Ohio offers an object lesson on issues in the curriculum space
With renewed attention to Ohio’s curriculum list, I’m republishing an important column with national implications.
Emily Hanford’s reporting is back, and it’s turning the nation’s attention to Steubenville, Ohio, where a district success story has a curriculum at its heart – and that program wasn’t on Ohio’s state list.
Let’s revisit the Ohio story, for the Buckeye State continues to offer a fairly representative picture of the national curriculum landscape. Since I published this piece in March, 2024, Ohio’s curriculum list has seen a number of changes, some quite recent. The February 2025 Update explores the changes; the original article below is unedited.
The Ohio curriculum survey is important, because It gives a rare glimpse into statewide curriculum use. To date, only a few states have offered this.
More importantly, Ohio illustrates basically every material problem in today's curriculum landscape.
Fordham’s coverage includes an analysis of the Ohio survey, and I’d recommend giving it a read.
Let’s unpack the curriculum landscape as of the 22-23 school year:
My key to this Ohio picture:
🟡 The most widely-used materials are foundational skills supplements… a telltale sign that “phonics patching” is happening, as districts address one layer of the problem, but leave other curriculum shortcomings In place.
🔴 The most-used core curricula are relatively weak basals. I’ve been saying that basals are coming to dominate the market, and Ohio certainly offers evidence (as did the CA Reading Coalition report).
🟢 Only one of the comprehensive core programs is considered high-quality by literacy experts, Core Knowledge.
🔵 TCRWP Units of Study and Fountas & Pinnell are hanging strong in a meaningful number of districts, most notably in Ohio suburbs (just as we saw in Massachusetts).
And EEK: the most-used product, by far, is the Heggerty phonemic awareness supplement… a product that isn’t supported by research, and represents an unfortunate case of the Science of Reading movement popularizing faddish ideas about phonemic awareness. If you haven’t been following this story, Jill Barshay’s reporting offers a superb window into the issues with oral-only phonemic awareness approaches. In fact, Heggerty is walking back its own product right now. This issue hasn’t had the attention it should, because it’s a bit of an embarrassment for the SoR movement. Oral-only phonemic awareness wasn’t promoted by most in the SoR space – in fact, many researchers expressed concerns – but influential voices and conferences promoted the idea and Heggerty spread like wildfire. This deserves attention, especially in light of the remarkable popularity of Heggerty (the company claims its products are in 70% of districts).
:::::
** Required action 1 **
According to the Ohio curriculum piece, which product is by far the most used?
** Required action 2 **
Rewrite the stretch of the Ohio curriculum piece from "Let’s revisit the" through "today's curriculum landscape.", replacing "glimpse" with "snapshot".
** Required action 3 **
How would this sentence from the Ohio curriculum piece read in Spanish: "Fordham’s coverage includes an analysis of the Ohio survey, and I’d recommend giving it a read."

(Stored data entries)
:::::
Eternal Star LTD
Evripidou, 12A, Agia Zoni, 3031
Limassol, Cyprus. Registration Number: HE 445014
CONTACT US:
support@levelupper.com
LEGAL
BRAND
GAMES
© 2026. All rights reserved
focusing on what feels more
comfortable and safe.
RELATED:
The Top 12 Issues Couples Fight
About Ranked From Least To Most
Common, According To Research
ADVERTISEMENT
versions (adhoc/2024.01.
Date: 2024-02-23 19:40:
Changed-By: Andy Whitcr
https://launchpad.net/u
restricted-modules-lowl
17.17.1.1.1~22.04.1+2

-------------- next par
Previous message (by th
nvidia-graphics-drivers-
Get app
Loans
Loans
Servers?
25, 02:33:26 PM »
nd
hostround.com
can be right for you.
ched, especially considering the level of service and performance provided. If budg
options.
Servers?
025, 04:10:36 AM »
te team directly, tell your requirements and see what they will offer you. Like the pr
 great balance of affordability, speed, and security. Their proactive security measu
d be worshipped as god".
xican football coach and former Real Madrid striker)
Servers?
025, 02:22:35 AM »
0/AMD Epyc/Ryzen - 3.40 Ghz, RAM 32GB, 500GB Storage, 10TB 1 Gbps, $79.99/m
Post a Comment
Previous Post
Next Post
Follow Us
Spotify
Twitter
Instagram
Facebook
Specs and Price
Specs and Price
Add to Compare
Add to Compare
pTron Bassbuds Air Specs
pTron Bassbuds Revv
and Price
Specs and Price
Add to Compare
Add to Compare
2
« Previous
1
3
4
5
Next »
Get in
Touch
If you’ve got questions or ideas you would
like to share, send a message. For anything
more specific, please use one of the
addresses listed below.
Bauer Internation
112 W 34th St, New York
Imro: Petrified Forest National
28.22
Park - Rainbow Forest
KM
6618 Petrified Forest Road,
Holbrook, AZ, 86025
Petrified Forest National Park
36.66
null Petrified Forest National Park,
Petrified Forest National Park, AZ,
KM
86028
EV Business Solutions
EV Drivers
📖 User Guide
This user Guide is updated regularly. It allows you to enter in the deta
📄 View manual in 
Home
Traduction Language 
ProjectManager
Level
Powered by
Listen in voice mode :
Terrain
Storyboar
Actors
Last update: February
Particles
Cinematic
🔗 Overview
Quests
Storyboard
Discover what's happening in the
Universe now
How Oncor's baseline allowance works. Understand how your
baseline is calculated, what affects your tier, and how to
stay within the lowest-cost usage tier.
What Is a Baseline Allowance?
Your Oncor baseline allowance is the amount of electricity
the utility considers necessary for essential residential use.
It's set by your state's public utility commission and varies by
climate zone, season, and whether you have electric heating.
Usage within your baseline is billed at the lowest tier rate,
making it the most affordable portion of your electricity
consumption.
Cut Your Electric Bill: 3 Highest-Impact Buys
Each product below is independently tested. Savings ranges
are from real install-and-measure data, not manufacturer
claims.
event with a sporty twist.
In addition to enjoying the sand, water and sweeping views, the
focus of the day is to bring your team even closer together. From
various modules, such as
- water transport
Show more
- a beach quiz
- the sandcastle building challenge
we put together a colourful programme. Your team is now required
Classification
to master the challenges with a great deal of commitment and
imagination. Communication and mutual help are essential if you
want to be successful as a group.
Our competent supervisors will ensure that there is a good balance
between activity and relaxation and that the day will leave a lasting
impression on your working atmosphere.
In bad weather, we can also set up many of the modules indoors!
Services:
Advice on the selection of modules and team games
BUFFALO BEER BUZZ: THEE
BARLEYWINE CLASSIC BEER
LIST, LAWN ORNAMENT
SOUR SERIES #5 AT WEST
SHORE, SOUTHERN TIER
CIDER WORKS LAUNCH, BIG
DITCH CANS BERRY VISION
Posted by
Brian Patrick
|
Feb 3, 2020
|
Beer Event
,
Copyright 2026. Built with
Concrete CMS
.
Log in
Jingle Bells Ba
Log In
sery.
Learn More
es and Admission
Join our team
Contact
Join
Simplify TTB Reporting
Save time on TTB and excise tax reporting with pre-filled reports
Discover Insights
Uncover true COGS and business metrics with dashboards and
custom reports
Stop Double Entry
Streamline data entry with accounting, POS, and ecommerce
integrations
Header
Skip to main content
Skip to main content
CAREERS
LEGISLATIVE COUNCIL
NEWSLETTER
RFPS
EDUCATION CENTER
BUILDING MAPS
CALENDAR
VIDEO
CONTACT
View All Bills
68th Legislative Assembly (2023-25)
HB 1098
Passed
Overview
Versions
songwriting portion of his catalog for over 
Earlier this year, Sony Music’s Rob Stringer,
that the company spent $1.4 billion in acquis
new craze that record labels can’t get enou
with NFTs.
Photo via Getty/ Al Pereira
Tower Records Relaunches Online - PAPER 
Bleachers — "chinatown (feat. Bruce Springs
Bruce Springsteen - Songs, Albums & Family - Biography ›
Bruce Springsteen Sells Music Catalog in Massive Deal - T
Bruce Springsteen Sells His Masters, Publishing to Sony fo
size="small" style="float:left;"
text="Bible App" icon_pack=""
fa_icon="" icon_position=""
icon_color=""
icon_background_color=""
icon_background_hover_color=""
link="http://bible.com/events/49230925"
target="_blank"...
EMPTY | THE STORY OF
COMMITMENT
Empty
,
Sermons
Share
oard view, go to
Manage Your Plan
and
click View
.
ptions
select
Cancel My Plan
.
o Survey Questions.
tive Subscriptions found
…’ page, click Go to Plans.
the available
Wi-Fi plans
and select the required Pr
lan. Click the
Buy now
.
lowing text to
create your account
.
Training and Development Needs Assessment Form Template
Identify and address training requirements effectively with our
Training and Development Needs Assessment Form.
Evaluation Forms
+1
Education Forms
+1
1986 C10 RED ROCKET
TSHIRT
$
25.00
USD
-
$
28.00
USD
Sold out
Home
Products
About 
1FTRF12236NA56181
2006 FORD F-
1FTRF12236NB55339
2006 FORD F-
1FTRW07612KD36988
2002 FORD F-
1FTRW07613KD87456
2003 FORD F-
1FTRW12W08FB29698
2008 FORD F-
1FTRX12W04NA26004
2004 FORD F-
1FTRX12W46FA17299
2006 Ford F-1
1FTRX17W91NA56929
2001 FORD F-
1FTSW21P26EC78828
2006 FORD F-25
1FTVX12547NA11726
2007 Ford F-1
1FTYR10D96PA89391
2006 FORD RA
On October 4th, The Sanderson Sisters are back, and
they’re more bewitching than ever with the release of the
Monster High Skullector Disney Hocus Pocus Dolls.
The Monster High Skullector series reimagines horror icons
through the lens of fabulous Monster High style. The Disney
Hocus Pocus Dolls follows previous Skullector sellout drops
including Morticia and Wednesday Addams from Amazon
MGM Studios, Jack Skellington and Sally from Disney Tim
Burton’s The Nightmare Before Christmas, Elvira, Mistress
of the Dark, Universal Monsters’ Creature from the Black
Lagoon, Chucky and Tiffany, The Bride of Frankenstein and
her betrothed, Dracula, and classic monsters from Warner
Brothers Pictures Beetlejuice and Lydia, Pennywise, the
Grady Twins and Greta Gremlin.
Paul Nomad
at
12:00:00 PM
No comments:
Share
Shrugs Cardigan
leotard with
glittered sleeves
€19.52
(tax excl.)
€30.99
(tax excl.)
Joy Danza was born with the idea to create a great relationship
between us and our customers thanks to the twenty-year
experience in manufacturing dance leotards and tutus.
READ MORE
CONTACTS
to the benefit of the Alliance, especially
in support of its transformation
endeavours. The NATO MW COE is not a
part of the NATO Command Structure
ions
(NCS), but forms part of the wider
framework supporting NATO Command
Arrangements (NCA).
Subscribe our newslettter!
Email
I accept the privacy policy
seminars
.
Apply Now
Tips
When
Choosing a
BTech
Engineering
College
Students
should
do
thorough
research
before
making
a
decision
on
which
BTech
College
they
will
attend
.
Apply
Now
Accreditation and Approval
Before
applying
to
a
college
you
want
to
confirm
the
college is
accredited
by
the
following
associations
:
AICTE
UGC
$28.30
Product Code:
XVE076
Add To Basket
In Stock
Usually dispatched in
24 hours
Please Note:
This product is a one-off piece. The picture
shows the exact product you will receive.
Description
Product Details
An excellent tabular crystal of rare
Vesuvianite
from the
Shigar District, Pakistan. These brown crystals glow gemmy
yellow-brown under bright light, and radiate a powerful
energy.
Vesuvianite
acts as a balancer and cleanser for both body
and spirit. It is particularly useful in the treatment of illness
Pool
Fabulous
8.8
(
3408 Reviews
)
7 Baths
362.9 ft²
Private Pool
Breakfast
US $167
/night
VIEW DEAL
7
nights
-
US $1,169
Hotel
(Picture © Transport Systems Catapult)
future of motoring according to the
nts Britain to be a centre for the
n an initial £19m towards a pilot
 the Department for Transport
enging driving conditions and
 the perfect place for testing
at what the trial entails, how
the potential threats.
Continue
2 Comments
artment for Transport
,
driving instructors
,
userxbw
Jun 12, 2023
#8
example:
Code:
:::::
** Your response 1 **
The Heggerty phonemic awareness supplement.

** Your response 2 **
Let’s revisit the Ohio story, for the Buckeye State continues to offer a fairly representative picture of the national curriculum landscape. Since I published this piece in March, 2024, Ohio’s curriculum list has seen a number of changes, some quite recent. The February 2025 Update explores the changes; the original article below is unedited.
The Ohio curriculum survey is important, because It gives a rare snapshot into statewide curriculum use. To date, only a few states have offered this.
More importantly, Ohio illustrates basically every material problem in today's curriculum landscape.

** Your response 3 **
La cobertura de Fordham incluye un análisis de la encuesta de Ohio, y yo recomendaría leerlo.